Lelah, kantuk, takut, dan kecewa yang bercampur di dalam batinku, berubah menjadi amarah yang membara dalam diriku sekarang. Pria paruh baya bermuka dua sialan itu rupanya musuh dalam selimut yang menjadi duri dalam daging kubu kami. Aku, Muhamed, memang bukan tipe pemarah dan suka dengan kekerasan, tetapi aku benar-benar ingin memukul wajahnya sampai hidungnya patah dan gigi-giginya lepas dari rahangnya atau memukul urat nadi di lehernya berkali-kali supaya dia tersiksa karena sesak bernapas.
Baru saja selesai berhadapan dengan kematian, sekarang aku harus menghindari kematian lagi. Aku tahu memang tidak seharusnya diriku mengeluh, tetapi semua hal ini adalah baru bagiku. Aku kira kehidupan seorang mata-mata, agen rahasia, detektif, atau penegak hukum lainnya merupakan suatu hal yang keren. Namun, dunia nyata bukanlah sebuah film yang naskahnya dapat dibaca dan dapat diketahui akhirnya. Dunia beserta segala kisah makhluk yang ada di dalamnya sudah dibuat naskahnya oleh Allah. Hanya Dia-lah yang mengetahui bagaimana akhirnya.
Karim, bagaimana kau dan bangsamu dapat bertahan dari penjajahan dan penindasan, berjuang menghadapi ini semua agar kalian terbebas dari segala hal mengerikan tersebut?
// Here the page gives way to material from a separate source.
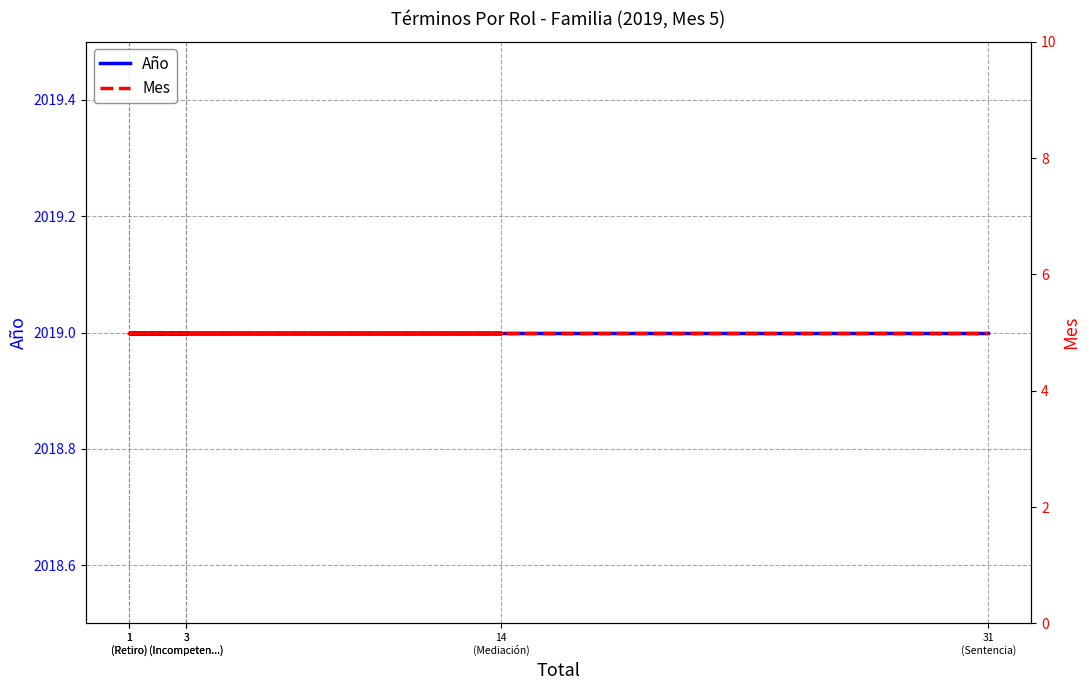

True or false: Mes and Año cross at least once.

False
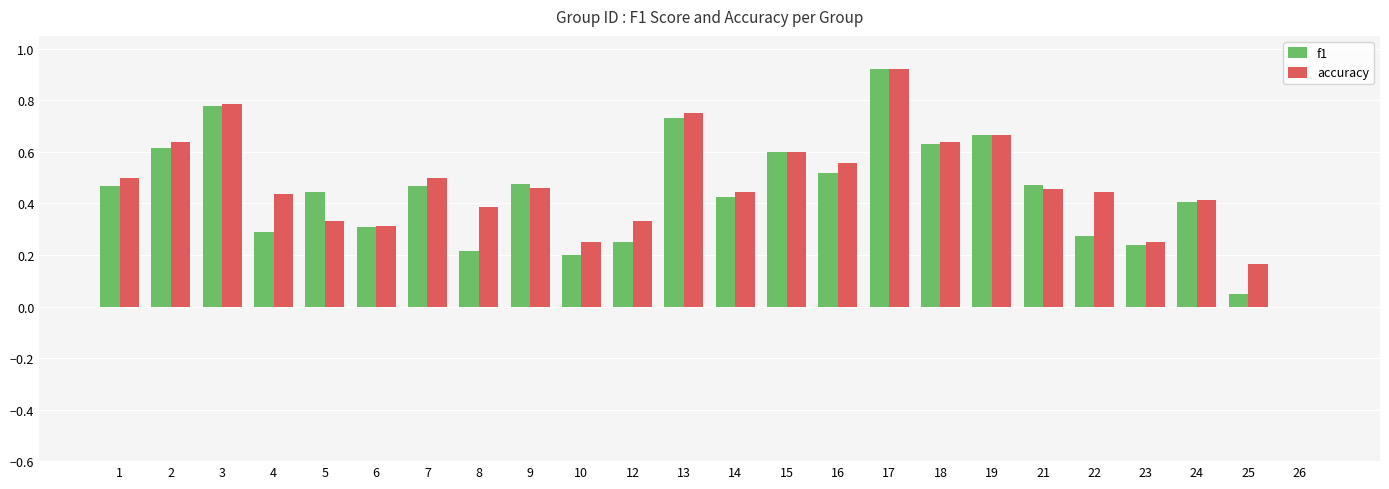

Does the chart contain stacked bars?

No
Bagaimana bangsamu dapat terus berharap bahwa kebebasan akan datang walau harus menunggu beratus-ratus tahun? Ah, entahlah! Aku tidak pernah merasakan penjajahan. Ya, negara asal orang tuaku memang pernah dilanda perang, tapi setidaknya negara asal mereka tidak pernah dijajah dan malah makmur di bawah kekuasaan Usmani, sedangkan di sini? Pertolongan Usmani hanya sedikit yang datang dan pribumi di sini harus melawan ancaman yang mengitari mereka sembari berharap pada Tuhan bahwa kebebasan akan datang pada mereka. Dikepung musuh, sendirian, tak ada bantuan. Jika aku pikir lagi, nyatanya kata inlander adalah sebuah kata yang hebat.
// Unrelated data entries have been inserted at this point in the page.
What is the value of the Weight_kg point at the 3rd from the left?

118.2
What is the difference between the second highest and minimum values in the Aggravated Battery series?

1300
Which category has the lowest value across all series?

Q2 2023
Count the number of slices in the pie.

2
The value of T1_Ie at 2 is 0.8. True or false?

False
Aku yakin perjuangan para pahlawan kepulauan Indonesia lebih berat daripada perjuanganku. Jika mereka bisa melalui ini, menghindari semua kejaran musuh demi tercapainya kebebasan, aku pun harus bisa melakukannya. Aku tidak boleh lembek! Sama seperti Ernest Douwes Dekker, prinsipku harus sama dengannya dalam keadaan seperti ini: ik ben Indisch, ik ben Indonesiër[1].
Aku terus memaksa kakiku untuk melangkah mengikuti mereka, hingga akhirnya dari kejauhan dapat kulihat pompa bensin. Kami terus berjalan hingga sampai di pompa bensin. Di depan pompa bensin, kami bertiga sedikit berbincang dan memutuskan untuk masuk ke dalam convenient store, membeli makanan, dan minuman yang kami inginkan kemudian memakannya di tempat duduk dan meja yang disediakan dekat jendela yang menyatu dengan pintu masuk. Saat kami makan, Ilya masih mengutak-atik smartphone-nya lalu dia memberi tahu kami sesuatu yang tidak mengenakkan.
“Kalian, berhenti makan! Aku ngelihat dari CCTV sekitar pom bensin kalau ada tiga sepeda motor menuju ke sini dan orang-orang yang ngemudiin-nya pake jaket kulit hitam, celana hitam, pake helm. Kalau pengalaman kita sama, kalian masih inget enggak unit polisi yang ngejar-ngejar kalian tadi pakaiannya gimana? Kalau iya, kita harus keluar dari sini!” katanya.
“Kita enggak punya kendaraan. Kita harus gimana lagi buat kabur?” tanyaku dengan nada panik.
“Di dalam sini ada tiga pegawai. Coba tanya salah satu dari mereka, barangkali ada yang punya kendaraan yang bisa dipake,” jawab Ilya.
Aku, Ilya, dan Kak Lodewijk berpencar untuk menanyai masing-masing dari mereka. Aku pergi menuju pegawai yang berjaga di mesin kasir.
“Permisi Kang, punten, maaf ganggu. Saya boleh minta bantuan?” pintaku.
“Iya, kenapa, ya?” tanyanya.
“Akang tau orang rambut pirang itu siapa?” tanyaku.